In short nothing major will change. If you are in the right place at the right
time and have the right [lack of] morals you can become rich from the above.

------
unraveller
\- Porch pirates will use mission impossible style deep fake masks to evade
the doorbell camera's tranquilizer darts

\- People start pushing empty prams around everywhere to avoid being
sacrificed by self-driving vans which are often looted for booty

\- large low-powered coloured e-paper screens that open like a scroll and
increase definition/fps based on current eye focus replace the TV and
smartphone

\- e-powered 1-man vehicles for the last mile take off and compete with
warehouse blimps in the sky that listen to your conversations via the
vibrating glass window about being out of milk and drop one of the pre-defined
care packages.

\- micro-dosing via skin absorption, a biohack to the smartwatch, but no one
will admit to doing it, it's part of the placebo effect, actively discouraging
it gets the biggest leg up from it.

------
simonh
Mostly things that won't happen:

* Most taxis won't be driverless, in fact fewer than 10% will be.
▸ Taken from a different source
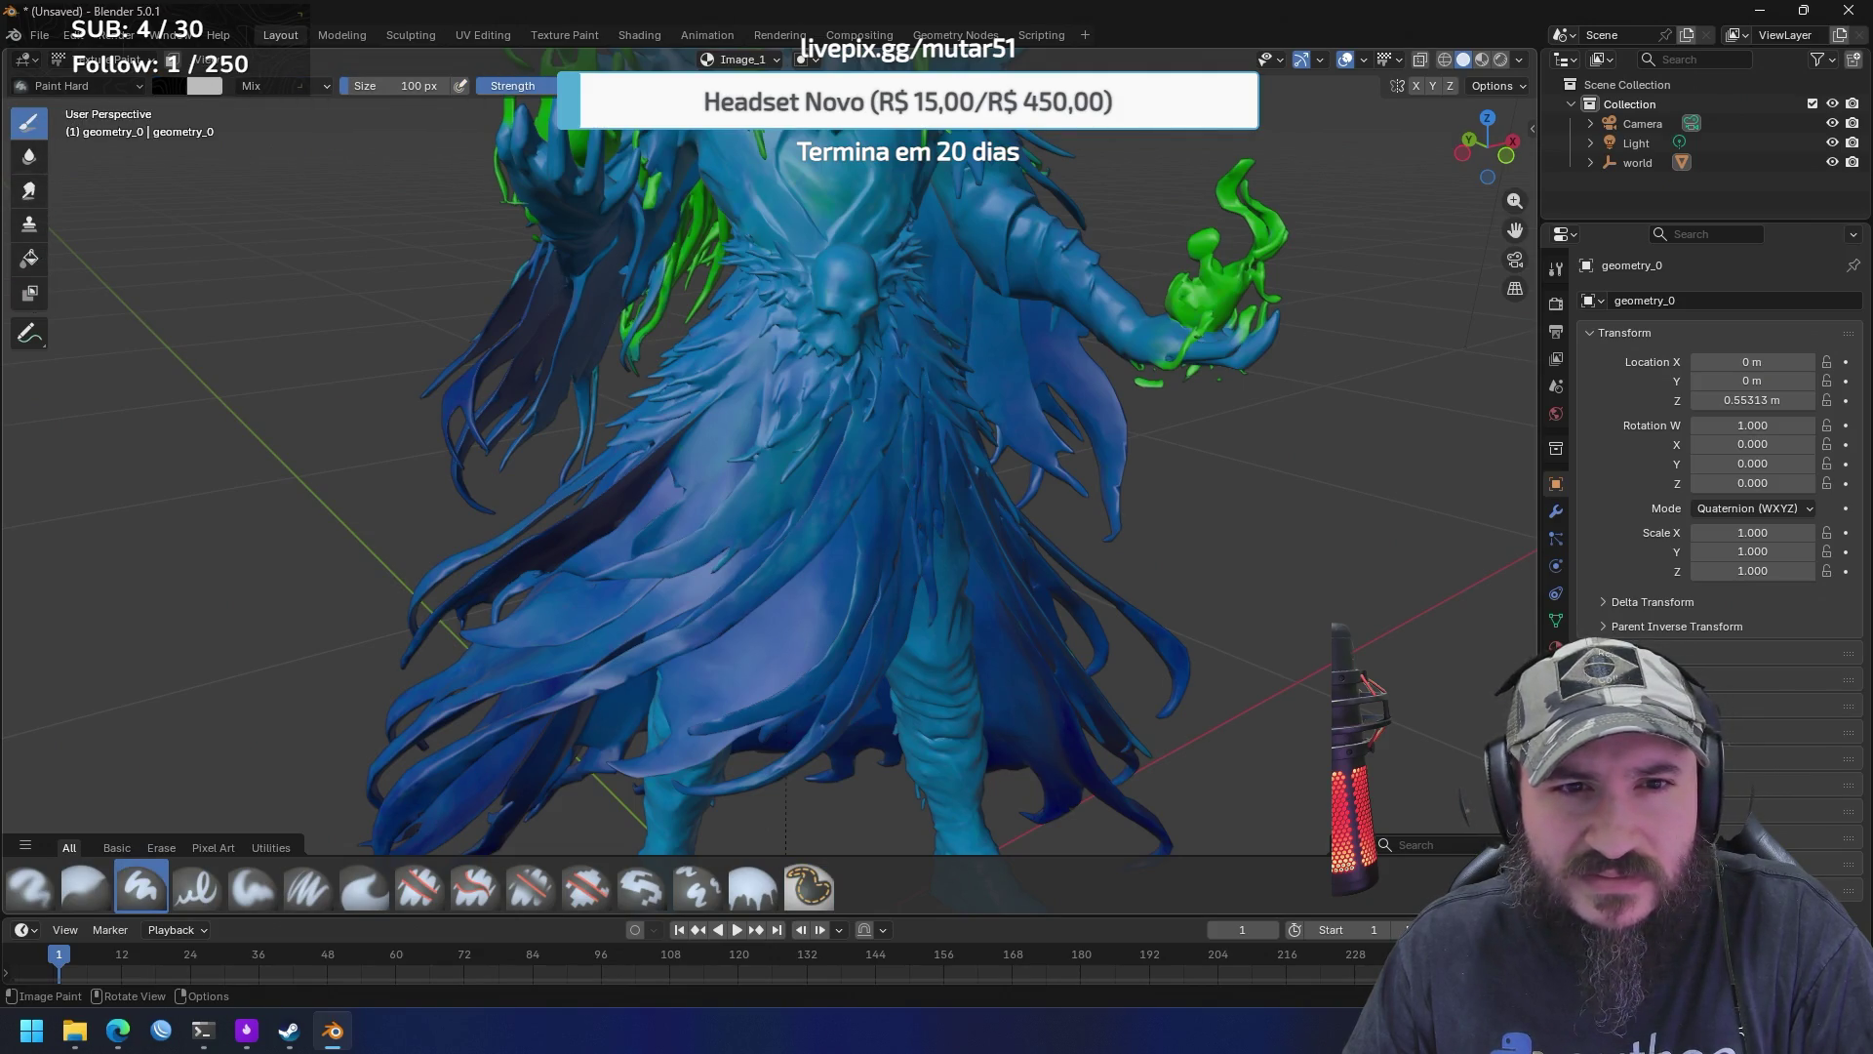
Select Image_0 as the paint texture and orbit to view the dark-toned sorcerer from the front
left_click(763, 60)
left_click(712, 138)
Those that are will be geographically and destination limited.

* Most cars on the streets in most countries will still have internal combustion engines, though many may be in hybrids.

* There won't be any operational fusion reactors feeding electricity into the grid.

* There will be at least 10 Op Eds or analyst notes every year saying what Apple has to do to stay relevant.

* Apple won't do any of them and will still utterly dominate profits in at least 3 industry segments at the end of the decade.

* Best estimates for the Singularity place it 25 years in the future.

------
psv1
While you're thinking about your predictions, I recommend to have a glance at
the 2010 thread - it's a great mix of predictions that are:

\- hilariously wrong

\- things people will still predict today for the next decade

\- occasionally spot on

------
rotterdamdev
2020-2021: the first major attack on the global TCP/IP stack, causing major
internet outages for regions of the western world lasting weeks/months.

Decade: nuclear war between India and Pakistan, or peace talks spearheaded by
China. If the later, this will mark the beginning of global Chinese
diplomatical sovereignity.

------
AnimalMuppet
For the decade:

No human-equivalent AI, though there are more AI systems that trespass on what
used to be "human only" territory.

No massive speedup in CPUs - just incremental gains. CPUs in 2030 have double
per-core performance of those of 2020.

At least one designer drug with enormous addictiveness destroys a large number
of peoples' lives.

------
codesternews
Stupid VR will rule the world. Humanity will get further away from reality.